Il viaggio di Boccadoro sarà lungo e pieno di insidie. Conoscerà l’amore e le sue pene, la morte, la fame, la perdita, la guerra, la disperazione, la bellezza e tutto il ventaglio di stati d’animo e di esperienze di cui si compone la vita di un essere umano. Esperienze che, per forza di cose, nel romanzo sono estremizzate, al fine di rendere ancora più incisivo il messaggio finale su quella che è la morale del racconto. Morale che verrà svelata chiaramente solo alla fine, attraverso la voce narrante di Narciso che spiegherà a Boccadoro come la via per la pace non possa prescindere dalla ricerca e dall’accettazione di quelli che sono i nostri tratti dominanti. In alcuni di noi domina lo spirito (il pensiero) e in altri la natura (il sogno), in quello che è l’eterno contrasto tra razionalità e istinto. E in ogni caso che “C’è la pace, senza dubbio, ma non una pace che alberghi durevolmente in noi e non ci abbandoni più. C’è solo una pace che si conquista continuamente con lotte senza tregua, e tale conquista dev’essere rinnovata giorno per giorno.”

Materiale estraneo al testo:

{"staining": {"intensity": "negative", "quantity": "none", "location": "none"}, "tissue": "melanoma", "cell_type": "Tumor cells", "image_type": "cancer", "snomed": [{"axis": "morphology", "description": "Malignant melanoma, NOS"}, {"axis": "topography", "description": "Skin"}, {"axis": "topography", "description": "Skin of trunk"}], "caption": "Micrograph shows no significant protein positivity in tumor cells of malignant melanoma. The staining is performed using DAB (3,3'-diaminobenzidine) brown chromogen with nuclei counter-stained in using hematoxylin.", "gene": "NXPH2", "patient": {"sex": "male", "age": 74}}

Hermann Hesse divide da sempre critica, pubblico e colleghi scrittori su quello che è il suo reale valore artistico, perché spesso accusato di essere “banale”, “appena un gradino più in alto degli autori di romanzetti rosa per signorine”. Ma d’altro canto, è pressoché impossibile esprimere giudizi univoci sull’arte, qualunque forma essa abbia. È tuttavia innegabile che, attraverso una scrittura semplice e comprensibile, ma allo stesso tempo poetica, arricchita da metafore, allegorie e pensieri filosofici, riesce ad arrivare facilmente al lettore, inducendolo a riflettere e a porsi delle domande che in alcuni casi possono apparire scomode e in altri rivelatrici, quasi illuminanti.
A tal riguardo, vi chiedo: quanti sono gli esseri umani che possono dichiararsi realmente liberi? Quelli che vivono realmente la vita che desiderano, che hanno lottato per ottenerla e che si riconoscono per quel che sono, ogniqualvolta si guardano allo specchio?